Neuroprotective effects of hibernation-regulating substances against low-temperature-induced cell death in cultured hamster hippocampal neurons

The neuroprotective effects of hibernation-regulating substances (HRS) such as adenosine (ADO), opioids, histamine and thyrotropin-releasing hormone (TRH) on low-temperature-induced cell death (LTCD) were examined using primary cultured hamster hippocampal neurons. LTCD was induced when cultures were maintained at <22 °C for 7 days. ADO (10–100 μM) protected cultured neurons from LTCD in a dose-dependent manner. The neuroprotective effects of ADO were reversed by both 8-cyclopenthyltheophilline (CPT; A1 receptor antagonist) and 3,7-dimethyl-1-propargylxanthine (DMPX; A2 receptor antagonist). Morphine (a non-selective opioid receptor agonist) was also effective in attenuating LTCD at an in vitro dose range of 10–100 μM. The neuroprotective effects of morphine were antagonized by naloxone (a non-selective opioid receptor antagonist).
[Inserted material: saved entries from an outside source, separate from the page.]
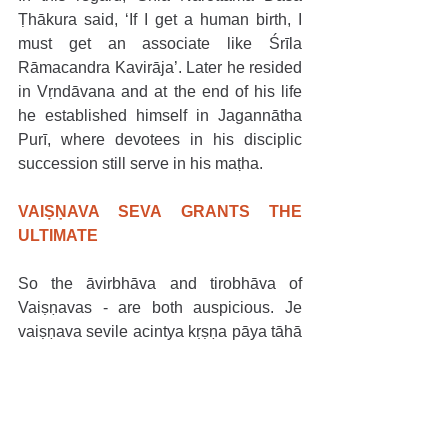
Ṭhākura said, ‘If I get a human birth, I 
must get an associate like Śrīla 
Rāmacandra Kavirāja’. Later he resided 
in Vṛndāvana and at the end of his life 
he established himself in Jagannātha 
Purī, where devotees in his disciplic 
succession still serve in his maṭha.
VAIṢṆAVA SEVA GRANTS THE 
ULTIMATE
So the āvirbhāva and tirobhāva of 
Vaiṣṇavas - are both auspicious. Je 
vaiṣṇava sevile acintya kṛṣṇa pāya tāhā 
hoite baḍo āra kichu nāi… Who said 
this? Śrīla Vṛndāvana dāsa Ṭhākura. 
Just as glorifying the activities and 
qualities of Bhagavān is auspicious, so 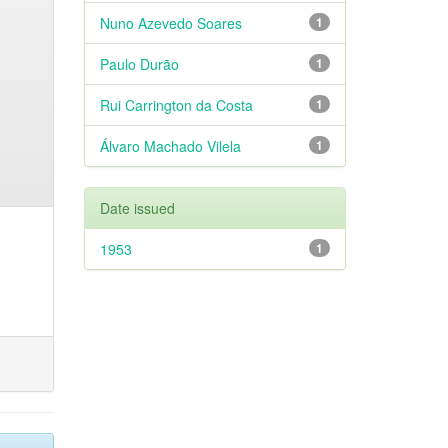
Nuno Azevedo Soares
1
Paulo Durão
1
Rui Carrington da Costa
1
Álvaro Machado Vilela
1
Date issued
1953
1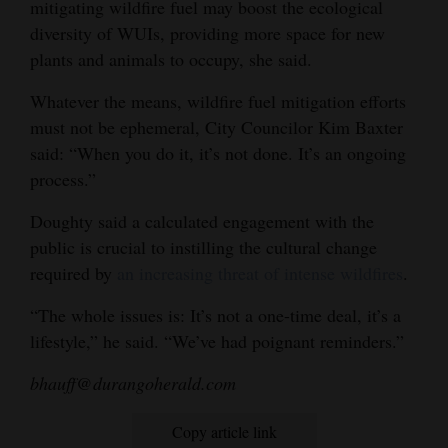
mitigating wildfire fuel may boost the ecological
diversity of WUIs, providing more space for new
plants and animals to occupy, she said.
Whatever the means, wildfire fuel mitigation efforts
must not be ephemeral, City Councilor Kim Baxter
said: “When you do it, it’s not done. It’s an ongoing
process.”
Doughty said a calculated engagement with the
public is crucial to instilling the cultural change
required by
an increasing threat of intense wildfires
.
“The whole issues is: It’s not a one-time deal, it’s a
lifestyle,” he said. “We’ve had poignant reminders.”
bhauff@durangoherald.com
Copy article link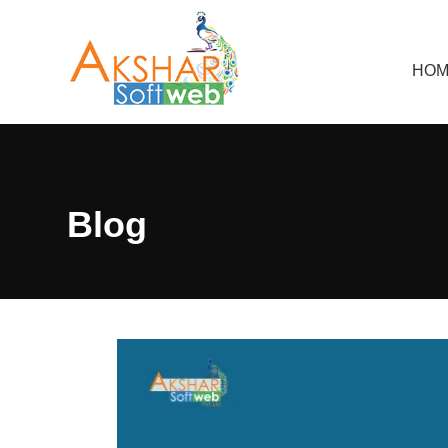
HOM
Blog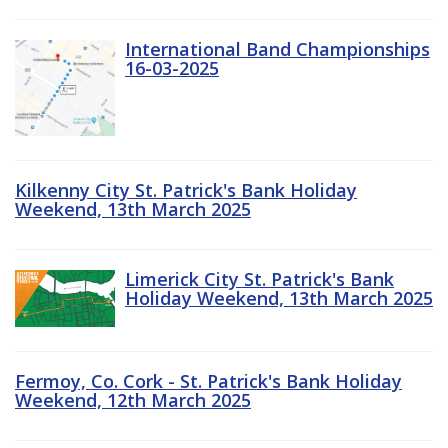
International Band Championships
16-03-2025
Kilkenny City St. Patrick's Bank Holiday
Weekend, 13th March 2025
Limerick City St. Patrick's Bank
Holiday Weekend, 13th March 2025
Fermoy, Co. Cork - St. Patrick's Bank Holiday
Weekend, 12th March 2025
In addition, although [D-Ala2, N-Me-Phe4, Gly-ol5]-enkephalin (DAMGO; μ-opioid receptor agonist), [D-Pen2,5]-enkephalin (DPDPE; δ-opioid receptor agonist) and U-69593 (κ-opioid receptor agonist) were also effective, LTCD of cultured hippocampal neurons was not affected by TRH. Furthermore, histamine produced hypothermia in Syrian hamsters and protected hippocampal neurons in vitro at 100 μM. The neuroprotective effect of histamine was reversed by pyrilamine (H1 receptor antagonist). Apoptosis was probably involved in LTCD. These results suggest that ADO protected hippocampal neurons in vitro via its agonistic actions on both A1 and A2 receptors, whereas morphine probably elicited its neuroprotective effects via agonistic effects on the μ-, δ- and κ-opioid receptors. In addition, histamine also protected hippocampal neurons via its agonistic action on the H1 receptor. Thus, HRS-like adenosine-, opioid- and histamine-like hypothermic actions would most likely induce neuroprotective effects against LTCD in vitro.